Content starts
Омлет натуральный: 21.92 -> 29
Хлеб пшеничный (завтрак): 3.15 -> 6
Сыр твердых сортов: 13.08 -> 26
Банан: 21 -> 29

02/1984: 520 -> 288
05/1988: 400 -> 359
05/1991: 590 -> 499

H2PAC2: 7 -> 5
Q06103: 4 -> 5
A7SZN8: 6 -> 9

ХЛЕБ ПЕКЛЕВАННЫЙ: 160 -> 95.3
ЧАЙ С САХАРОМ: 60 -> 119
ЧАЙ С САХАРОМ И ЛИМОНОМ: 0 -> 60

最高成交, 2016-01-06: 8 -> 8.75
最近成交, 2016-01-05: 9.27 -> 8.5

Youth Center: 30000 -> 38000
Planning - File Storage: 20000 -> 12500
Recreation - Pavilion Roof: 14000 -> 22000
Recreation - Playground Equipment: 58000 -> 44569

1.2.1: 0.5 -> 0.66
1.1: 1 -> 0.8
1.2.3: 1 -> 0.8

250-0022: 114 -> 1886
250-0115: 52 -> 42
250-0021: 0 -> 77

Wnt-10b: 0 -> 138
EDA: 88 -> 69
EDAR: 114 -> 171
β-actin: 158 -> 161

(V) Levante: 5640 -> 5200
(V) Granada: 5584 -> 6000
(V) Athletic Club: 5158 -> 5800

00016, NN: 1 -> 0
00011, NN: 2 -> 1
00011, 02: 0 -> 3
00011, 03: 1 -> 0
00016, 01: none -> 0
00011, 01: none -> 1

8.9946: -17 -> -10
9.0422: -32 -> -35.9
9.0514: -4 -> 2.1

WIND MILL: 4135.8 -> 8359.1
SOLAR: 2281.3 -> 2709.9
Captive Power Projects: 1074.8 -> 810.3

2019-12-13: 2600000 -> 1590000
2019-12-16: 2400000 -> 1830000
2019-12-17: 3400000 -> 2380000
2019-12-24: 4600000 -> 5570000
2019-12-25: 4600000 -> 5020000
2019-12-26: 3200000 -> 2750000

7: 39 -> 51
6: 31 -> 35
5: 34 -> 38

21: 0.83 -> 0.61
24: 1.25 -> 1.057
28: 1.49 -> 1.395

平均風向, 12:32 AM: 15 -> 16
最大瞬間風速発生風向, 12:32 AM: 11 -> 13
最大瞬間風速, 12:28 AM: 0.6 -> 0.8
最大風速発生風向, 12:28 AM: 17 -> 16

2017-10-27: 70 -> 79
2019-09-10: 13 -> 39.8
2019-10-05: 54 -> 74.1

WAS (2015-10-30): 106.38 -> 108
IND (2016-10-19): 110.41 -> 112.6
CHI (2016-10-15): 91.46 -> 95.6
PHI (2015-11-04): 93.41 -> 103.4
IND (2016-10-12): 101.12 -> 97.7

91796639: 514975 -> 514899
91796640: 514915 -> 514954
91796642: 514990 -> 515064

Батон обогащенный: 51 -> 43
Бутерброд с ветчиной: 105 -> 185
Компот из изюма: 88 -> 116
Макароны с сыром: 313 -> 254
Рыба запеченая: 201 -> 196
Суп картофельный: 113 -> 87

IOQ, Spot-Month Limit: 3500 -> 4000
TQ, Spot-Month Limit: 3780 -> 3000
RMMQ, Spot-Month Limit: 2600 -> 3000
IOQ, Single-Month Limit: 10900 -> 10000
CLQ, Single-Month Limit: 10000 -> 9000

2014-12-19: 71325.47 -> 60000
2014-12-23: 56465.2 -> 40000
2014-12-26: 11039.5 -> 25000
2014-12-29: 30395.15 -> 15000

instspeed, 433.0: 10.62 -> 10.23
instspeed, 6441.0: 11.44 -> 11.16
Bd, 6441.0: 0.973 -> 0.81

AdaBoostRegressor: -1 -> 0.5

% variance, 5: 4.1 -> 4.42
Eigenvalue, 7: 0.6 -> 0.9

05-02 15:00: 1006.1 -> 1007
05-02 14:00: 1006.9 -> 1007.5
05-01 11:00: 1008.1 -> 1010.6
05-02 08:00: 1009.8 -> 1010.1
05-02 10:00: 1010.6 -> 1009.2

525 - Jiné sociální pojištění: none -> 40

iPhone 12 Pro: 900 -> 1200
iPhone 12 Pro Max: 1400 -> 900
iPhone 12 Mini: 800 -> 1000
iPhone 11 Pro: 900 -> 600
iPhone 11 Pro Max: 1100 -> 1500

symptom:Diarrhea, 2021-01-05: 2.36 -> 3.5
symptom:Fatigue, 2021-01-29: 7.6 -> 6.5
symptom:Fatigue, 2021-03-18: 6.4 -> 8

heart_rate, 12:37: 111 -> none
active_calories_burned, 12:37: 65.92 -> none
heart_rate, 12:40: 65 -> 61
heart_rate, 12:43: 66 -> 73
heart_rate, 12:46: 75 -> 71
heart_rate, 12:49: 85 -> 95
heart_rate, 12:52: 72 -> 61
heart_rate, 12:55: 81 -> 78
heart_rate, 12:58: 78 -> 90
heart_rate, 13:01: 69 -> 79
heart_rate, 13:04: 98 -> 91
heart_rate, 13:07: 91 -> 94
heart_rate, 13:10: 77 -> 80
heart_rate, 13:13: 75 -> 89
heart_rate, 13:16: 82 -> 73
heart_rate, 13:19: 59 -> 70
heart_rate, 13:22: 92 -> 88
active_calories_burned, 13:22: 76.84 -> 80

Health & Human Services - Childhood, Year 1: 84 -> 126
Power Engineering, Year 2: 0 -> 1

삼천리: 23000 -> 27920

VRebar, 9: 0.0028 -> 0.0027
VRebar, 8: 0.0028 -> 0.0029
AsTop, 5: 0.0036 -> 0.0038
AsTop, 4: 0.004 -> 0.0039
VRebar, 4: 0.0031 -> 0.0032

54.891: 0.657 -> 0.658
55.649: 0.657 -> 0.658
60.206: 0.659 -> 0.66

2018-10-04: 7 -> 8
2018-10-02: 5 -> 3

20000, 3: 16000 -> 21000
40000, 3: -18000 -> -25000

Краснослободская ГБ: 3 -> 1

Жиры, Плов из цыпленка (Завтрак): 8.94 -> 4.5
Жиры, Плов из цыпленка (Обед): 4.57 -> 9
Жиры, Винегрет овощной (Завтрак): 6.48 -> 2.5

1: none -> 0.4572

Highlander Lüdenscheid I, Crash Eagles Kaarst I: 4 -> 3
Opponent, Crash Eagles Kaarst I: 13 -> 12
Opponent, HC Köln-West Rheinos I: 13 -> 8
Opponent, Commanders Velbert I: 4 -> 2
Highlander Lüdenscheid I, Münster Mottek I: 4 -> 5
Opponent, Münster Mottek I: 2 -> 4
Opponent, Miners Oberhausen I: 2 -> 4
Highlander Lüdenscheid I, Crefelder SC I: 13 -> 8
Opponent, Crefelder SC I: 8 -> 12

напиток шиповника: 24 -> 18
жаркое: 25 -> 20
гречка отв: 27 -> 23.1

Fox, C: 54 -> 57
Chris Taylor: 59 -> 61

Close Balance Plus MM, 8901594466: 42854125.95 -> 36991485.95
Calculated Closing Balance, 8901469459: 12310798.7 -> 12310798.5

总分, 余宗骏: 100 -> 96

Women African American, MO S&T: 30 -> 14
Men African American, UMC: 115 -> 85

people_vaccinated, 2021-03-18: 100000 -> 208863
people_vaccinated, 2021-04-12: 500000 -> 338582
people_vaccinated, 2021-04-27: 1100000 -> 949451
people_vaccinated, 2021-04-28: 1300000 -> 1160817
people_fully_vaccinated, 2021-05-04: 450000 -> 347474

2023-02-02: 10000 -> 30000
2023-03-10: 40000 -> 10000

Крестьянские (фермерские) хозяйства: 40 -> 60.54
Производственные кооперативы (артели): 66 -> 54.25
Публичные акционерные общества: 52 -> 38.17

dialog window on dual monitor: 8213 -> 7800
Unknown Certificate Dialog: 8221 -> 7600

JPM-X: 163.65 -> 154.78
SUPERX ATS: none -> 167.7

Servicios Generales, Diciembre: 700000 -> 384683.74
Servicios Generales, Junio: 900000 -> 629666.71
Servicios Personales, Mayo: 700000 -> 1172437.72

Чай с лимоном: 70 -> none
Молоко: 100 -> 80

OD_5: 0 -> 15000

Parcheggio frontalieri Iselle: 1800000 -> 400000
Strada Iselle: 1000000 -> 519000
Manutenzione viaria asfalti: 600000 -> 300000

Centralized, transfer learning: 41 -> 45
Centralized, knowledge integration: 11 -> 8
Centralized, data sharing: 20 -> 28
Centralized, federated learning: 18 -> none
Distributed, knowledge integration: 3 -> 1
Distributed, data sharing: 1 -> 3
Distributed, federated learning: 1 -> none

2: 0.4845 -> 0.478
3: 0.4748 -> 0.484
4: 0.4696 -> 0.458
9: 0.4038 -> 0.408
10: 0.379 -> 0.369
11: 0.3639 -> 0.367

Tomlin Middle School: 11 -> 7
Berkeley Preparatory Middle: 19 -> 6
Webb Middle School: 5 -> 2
Content ends
Report the number of lines in the listing above that hold the word "Single", and give no other text.

2